12. The findings in this case emphases a trial court’s discretion in passing sentence, in that, it is expected to consider the purpose of it under the common law. This is
(a) to ensure that the offender is adequately punished ;
(b) To prevent crime by deterring the offender and other person from committing similar offences;
(c ) to protect the community from the offender;
(d) to promote the rehabilitation of the offender;
(e) to make the offender accountable for his or her actions;
(f) to denounce the conduct of the offender;
(g) to recognize the harm done to the victim of crime and the community;
13. In the instant case, the applicant was sentenced to a fine of Ksh 40,000 or serve six (6) months imprisonment in default, for an offence whose penalty is a fine not exceeding Ksh two(2) Million shillings or imprisonment for a term not exceeding five ( 5) years or to both.
14. It can therefore be clearly seen that the fine meted was within the law prescribed law.
15. Article 50 (2) (p) of the Constitution relates to a right an accused person is entitled to in a case where the prescribed penalty has been changed between the time the offence was committed and the time of sentencing.
16. The Applicant in this case is, according to the particulars of the c,harge, said to have committed the offence on 23rd November 2015.
17. The alcoholic Drinks and .Act No 4 of 2010 under which the applicant was charged, was passed in the year 2010, which is before she committed the offence.

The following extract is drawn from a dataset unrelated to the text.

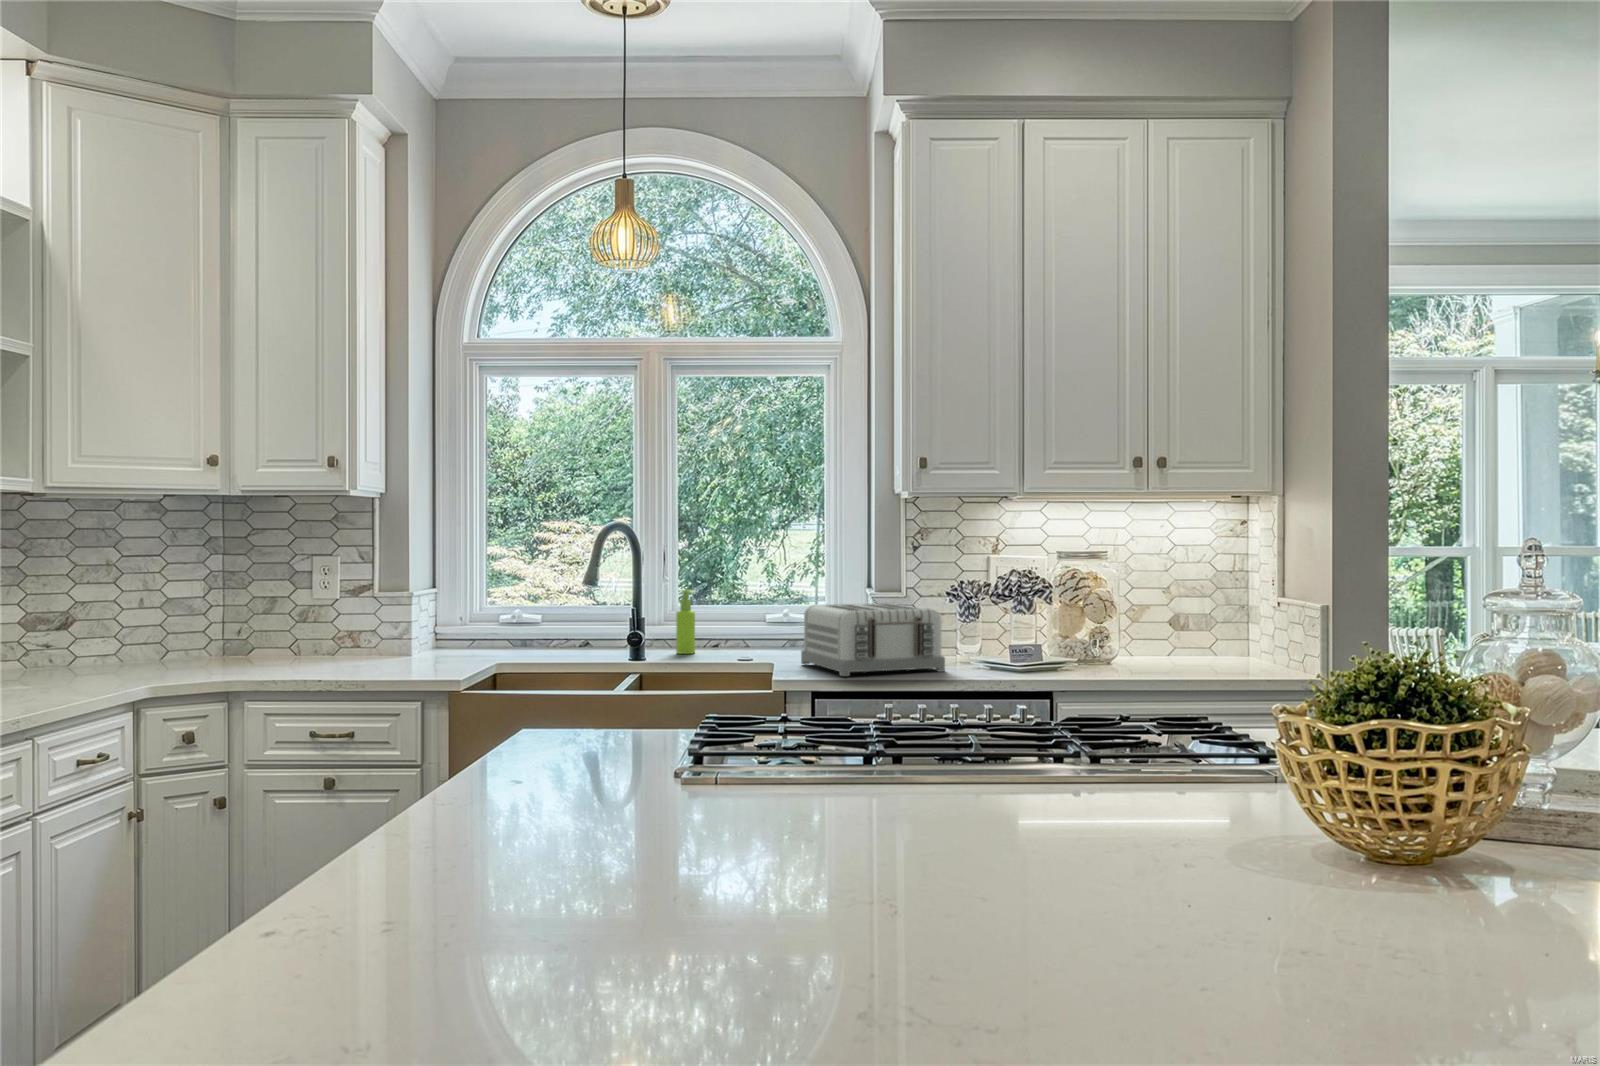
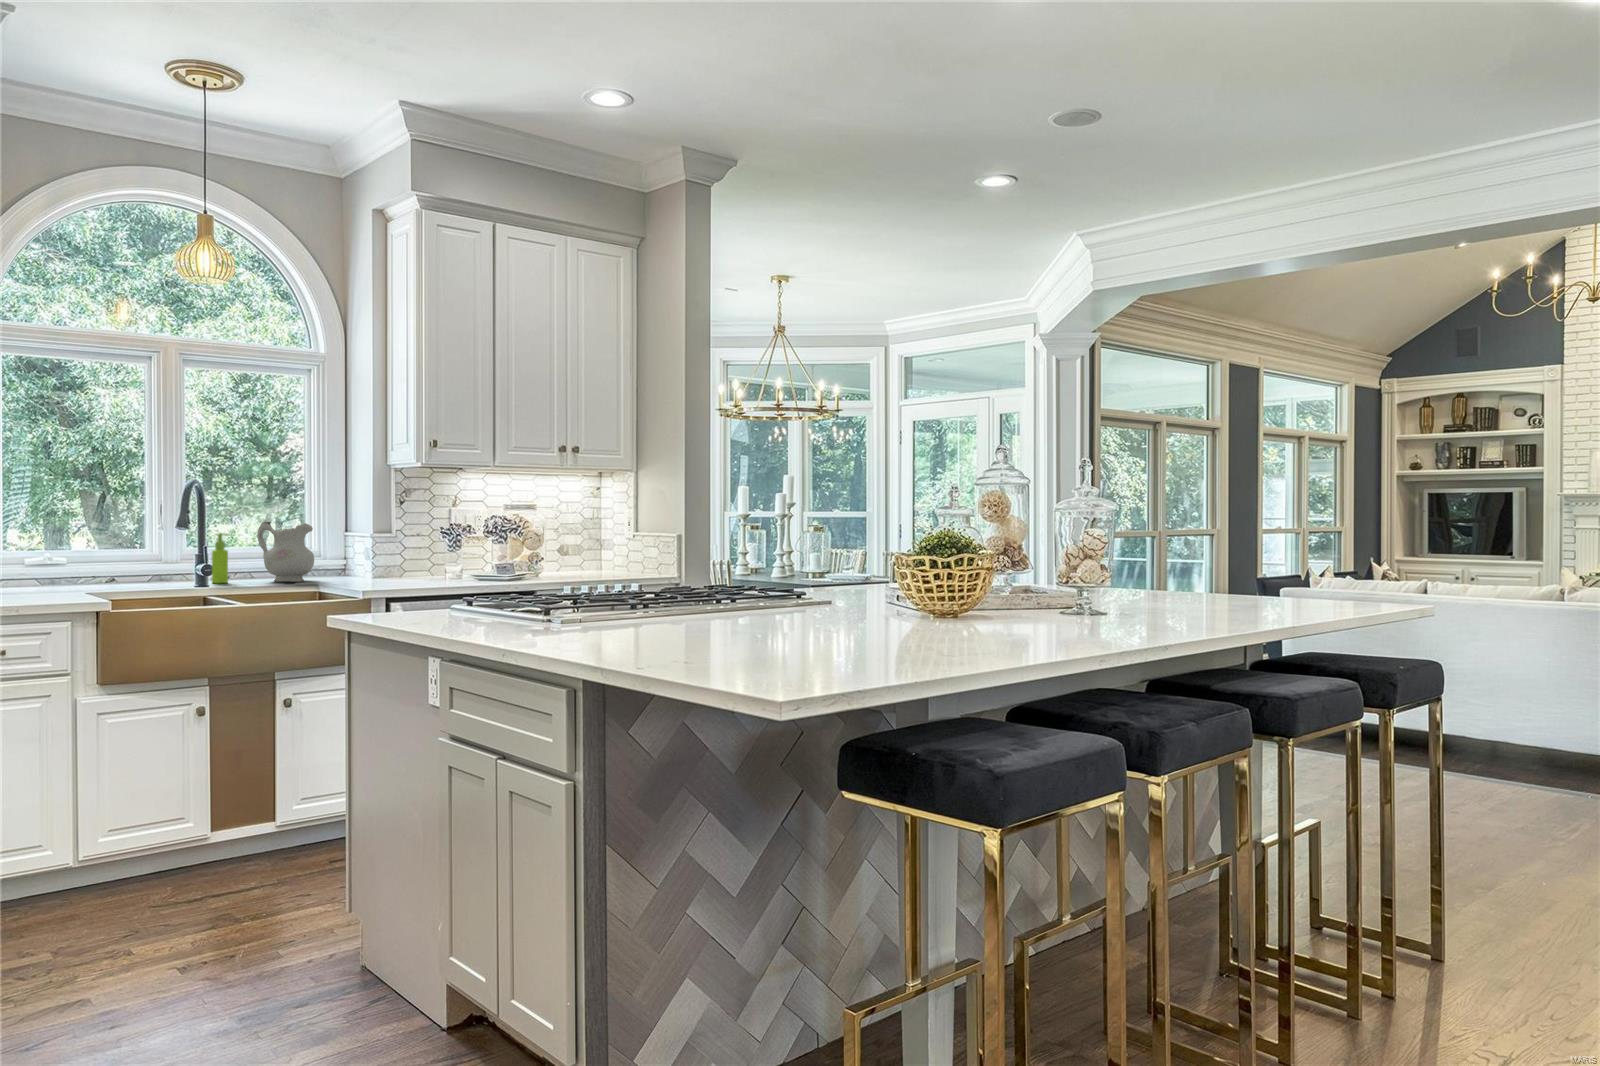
ceramic pitcher: none [731,574,794,656] -> present [257,521,314,582]
toaster: present [801,603,945,676] -> none [343,540,456,588]

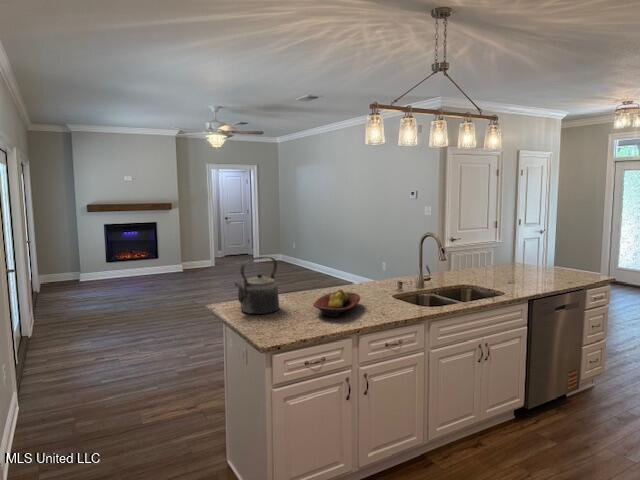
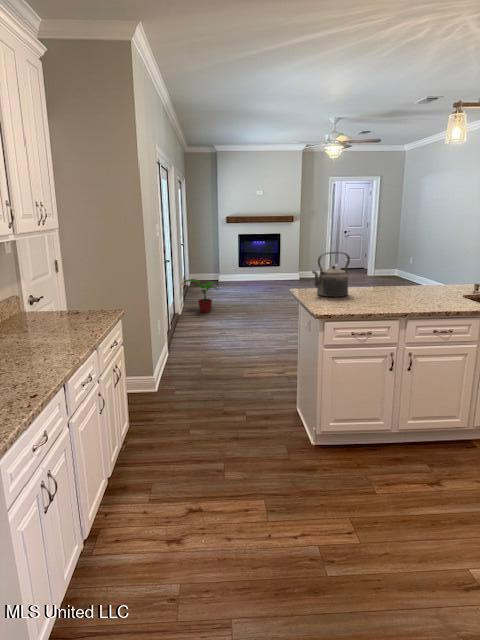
potted plant: none [25,288,83,331] -> present [184,279,218,313]
fruit bowl: present [313,289,360,317] -> none [373,284,421,304]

The applicant, therefore, does not qualify any benefit for the provisions of Article 50 (2) (p) of the Constitution.
18. The Applicant was said to have been found with 10 litres of alcoholic drink, namely Mnazi. This amount is definitely too much for a normal consumer.
19. I therefore find the sentence imposed against the applicant commensurate to the amount of alcoholic drink he was found in possession of and meant to deter him and others from committing a similar offence.
20. Having found so, the application for review by the Applicant is within merit and I dismiss the same accordingly.
Ruling delivered and signed at Mombasa this 8th day of September 2016
D .O. CHEPKWONY
JUDGE
In the presence;
M/s Mutua for the state- present
Ms/ Sidanju holding brief for Mr Mwanyale for Applicant.